Ее нестандартные размеры доставляли много хлопот. Однажды, приехав в Канаду, я задался целью купить Ленке обувь, в которой она так нуждалась. Но проблема оказалась неразрешимой. Даже бывший бандеровец, а затем руководитель местного монреальского Союза дружбы с Советским Союзом, помочь мне не смог. В свободной стране Канаде оказалось просто невозможным добыть женскую обувь размера 41,5. Хочу этим лишь сказать, что невзгоды житейского свойства сыпались на Лену в изобилии. К тому же она довольно рано научилась творчески перерабатывать свои невзгоды: время от времени она рассказывала мне о невероятных и страшных вещах, случавшихся с нею буквально каждый день. Потом я понял, что она все врет, то есть сочиняет – ей это было необходимо для ощущения полноты жизни.
В Подвале она играла в пьесе Ольги Кучкиной «Страсти по Варваре». Пьеса такая, какая есть, и вдруг… Она была таким странным динозавром, существовавшим на сцене по совершенно алогичным законам, но так пронзительно… Она сыграла вдову в «Двух стрелах». Ну какая из нее тогда была вдова… Она еще девичьего-то открытия мира не имела. А играла замечательно – так горько, так безысходно… Так иногда бывает, когда срабатывает актерское подсознание, подбрасывая безошибочные интонации, повороты, даже пластику. Так Лена играла Багиру в «Прощай, Маугли!».
Мне кажется, она всегда немножко жалела меня – очень по-русски…

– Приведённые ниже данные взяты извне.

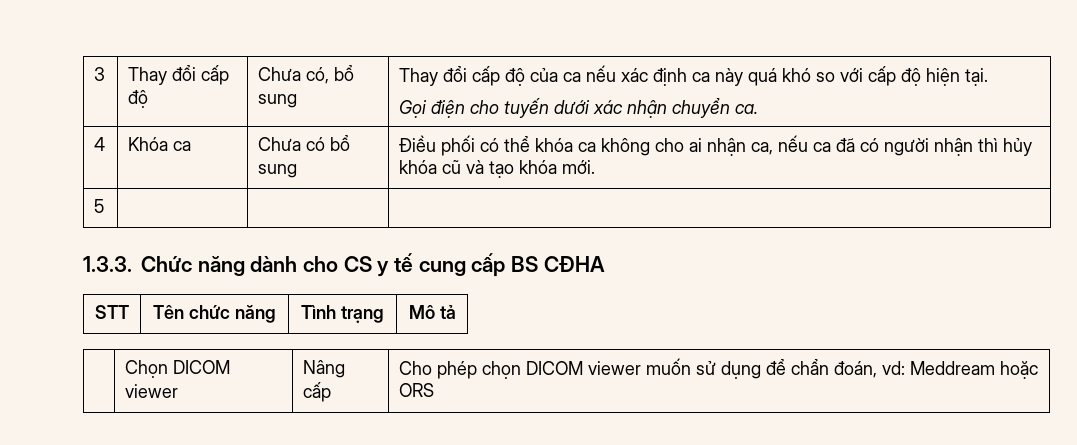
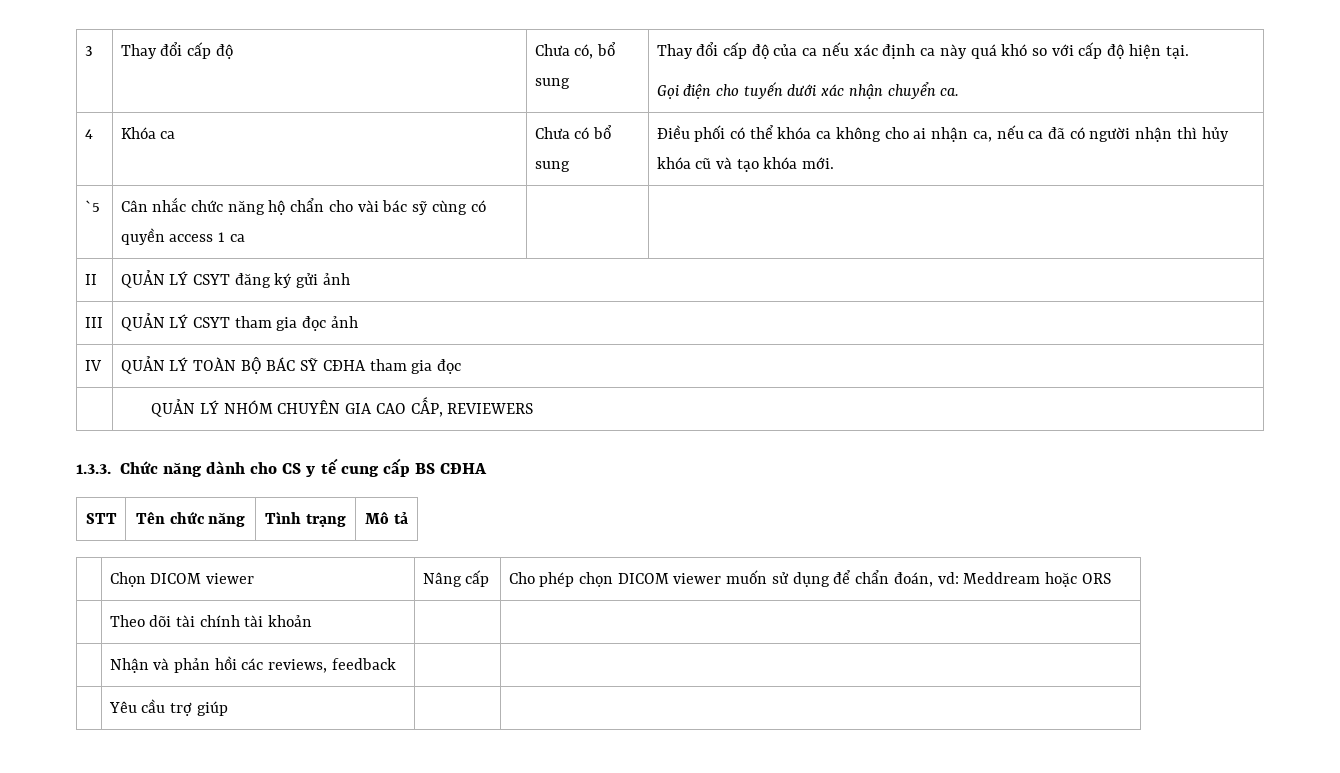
[94,199,105,213] 5 | | | -> [84,200,100,212] [120,197,486,215] [120,228,245,245] [84,274,97,285] [120,270,350,288] [84,317,103,328] [120,313,358,331] [84,360,102,371] [120,356,462,374] [151,397,534,417] `5 | Cân nhắc chức năng hộ chẩn cho vài bác sỹ cùng có quyền access 1 ca | | // II | QUẢN LÝ CSYT đăng ký gửi ảnh // III | QUẢN LÝ CSYT tham gia đọc ảnh // IV | QUẢN LÝ TOÀN BỘ BÁC SỸ CĐHA tham gia đọc // | QUẢN LÝ NHÓM CHUYÊN GIA CAO CẤP, REVIEWERS
(435, 390) none -> [109,615,313,627] [109,656,396,673] [108,699,228,716] // | Theo dõi tài chính tài khoản | | // | Nhận và phản hồi các reviews, feedback | | // | Yêu cầu trợ giúp | |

Помню, как пару раз, находясь в состоянии алкогольного возбуждения, она встречала меня во МХАТе и совершенно по-детски, одновременно с каким-то русским бабьим причитанием говорила о своей любви ко мне. По сути дела, это и было – «возьмите меня к себе». По-другому ее слова невозможно было трактовать. И доводила меня до слез, потому что я никак не мог на это отозваться. Взять ее в Подвал на Чаплыгина из МХАТа? В то время у меня не было возможности предложить ей сколько-нибудь серьезную программу ролей, а ведь во МХАТе она играла тогда очень много. Причем ролей главных. Но мне казалось, что большинство назначений было неправильным. Театр не использовал ее патологическую подлинность в воспроизведении страданий женской души и тела. Иногда, врубив телевизор, случайно попадаю на обрывки ее фильмов, на какие-то бессмысленные сцены, где Ленка так поразительно, так последовательно собирает перламутр женской беды. А вокруг что-то искусственное, нелепое…
Мне кажется, что она надорвалась.
Позволю себе сказать: в последние несколько лет она была несчастлива комплексом своего бытия. Я ничего не знаю о ее семейной жизни и никак не могу эту жизнь комментировать. Вроде бы все наладилось, возник устойчивый быт, рядом появился человек, который не только брал от нее, но и давал ей. Были все внешние приметы успешной актерской карьеры, но душа ее была надорвана.
Когда-то она выдумывала страшные истории про себя, а закончила жизнь по-настоящему ужасно. Форма самоуничтожения, выбранная ею, – как раз от той чрезвычайности чувствований, от обостренности души. Крик. Году в шестидесятом в Москве впервые показали скульптуры великого Степана Эрьзи. Южноафриканское дерево, из которого он делал свои фигуры, было необыкновенно чувственным, необыкновенно подходящим для выражения этих, я бы сказал, сексопатологических откровений пластики человеческого тела. И была там одна работа под названием «Крик» («Христос кричащий»). Запрокинутая голова Иисуса с разверзшимся от невыносимой муки ртом. Таким «криком» и была для меня Лена Майорова…
На Стопани
В 1976-м и начале 1977 года мы с курсом занимались в основном на Стопани, во Дворце пионеров, и в этом смысле были мобильны и автономны. В ГИТИСе на нас смотрели как на чужаков – в каком-то смысле наглых и не очень-то управляемых. Наша программа обучения несколько отличалась от существовавшей в Институте театрального искусства, и поэтому нас неоднократно пытались корректировать, приводить в «веру христианскую». Стенограммы этих обсуждений у меня сохранились.
С учениками все очень просто: сколько в них вложишь – столько и получишь. Они, эти дети, были моими первенцами, и им досталось очень много хорошего. С ними встречались и разговаривали Окуджава, Высоцкий, Шверубович и многие другие люди, в самой большой степени выражавшие то время.
Все, связанное с тем курсом, было настоящим. Вложенное в них было большим, значимым. Они получили от меня по максимуму, чего не досталось даже тем, кто шел сразу вслед за ними.
О возможности создания собственного театра я и не думал. Обучу – и в «Современник». Я занимался новым делом, расходуя на него все свое время.